Le gouvernement libéral de Philippe Couillard a d'ailleurs demandé à Ottawa de payer une partie des frais liés à l'accueil de ces demandeurs en provenance des États-Unis qui arrivent par le chemin Roxham, à Hemmingford, pas très loin du poste-frontière officiel de Lacolle, entre le Québec et l'État de New York. Québec évalue à 146 millions $ les dépenses additionnelles entraînées en 2017 par le flot inhabituel de près de 19 000 demandeurs d'asile arrivés par le chemin Roxham.

Les péquistes demandent au gouvernement fédéral de suspendre l'Entente entre le Canada et les États-Unis sur les tiers pays sûrs. Selon l'opposition, cette entente, entrée en vigueur en 2005, encourage les demandeurs du statut de réfugié à contourner les voies officielles. Le chef du Parti québécois, Jean-François Lisée, souhaite que l'on redirige les demandeurs d'asile irréguliers vers des postes frontaliers et que l'on bloque l'accès au chemin Roxham.

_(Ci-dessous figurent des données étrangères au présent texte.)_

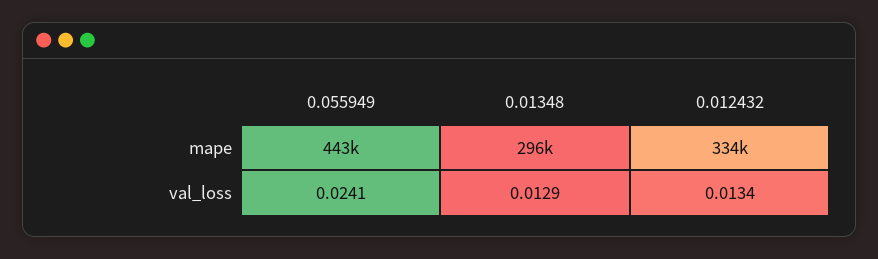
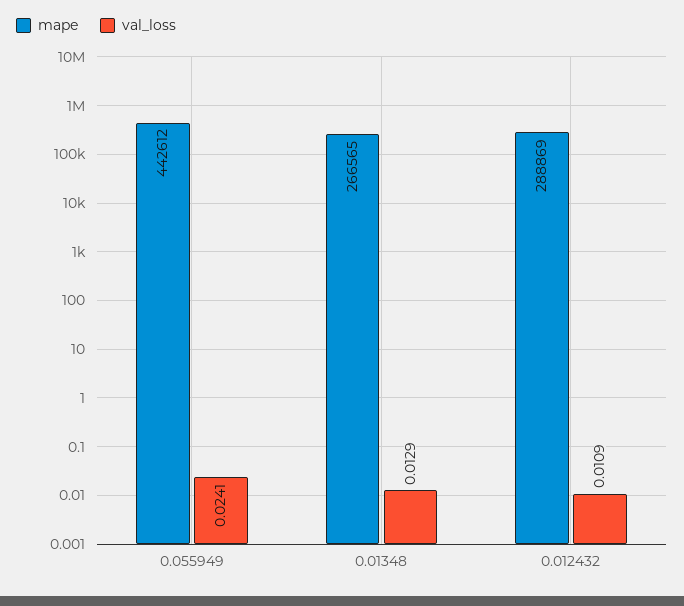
mape, 0.01348: 296000 -> 266565
mape, 0.012432: 334000 -> 288869
val_loss, 0.012432: 0.0134 -> 0.0109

Le ministre fédéral de la Sécurité publique, Ralph Goodale, a indiqué plus tôt ce mois-ci que son gouvernement avait entamé des discussions exploratoires avec Washington pour rouvrir cette entente.

L'accord prévoit que le Canada et les États-Unis doivent refouler les demandeurs arrivant de l'autre pays qui se présentent à leurs postes-frontière respectifs, sauf s'ils entrent sur le territoire voisin de façon irrégulière. Dans ce cas, le pays hôte doit étudier la demande d'asile au mérite.

Après une vague de demandeurs haïtiens en 2017, ce serait maintenant au tour de nombreux Nigérians de franchir de façon irrégulière la frontière canadienne au chemin Roxham. Ces Nigérians posséderaient un visa de séjour aux États-Unis en bonne et due forme, mais Ottawa croit qu'ils auraient obtenu ce visa dans le seul but de demander le statut de réfugié au Canada.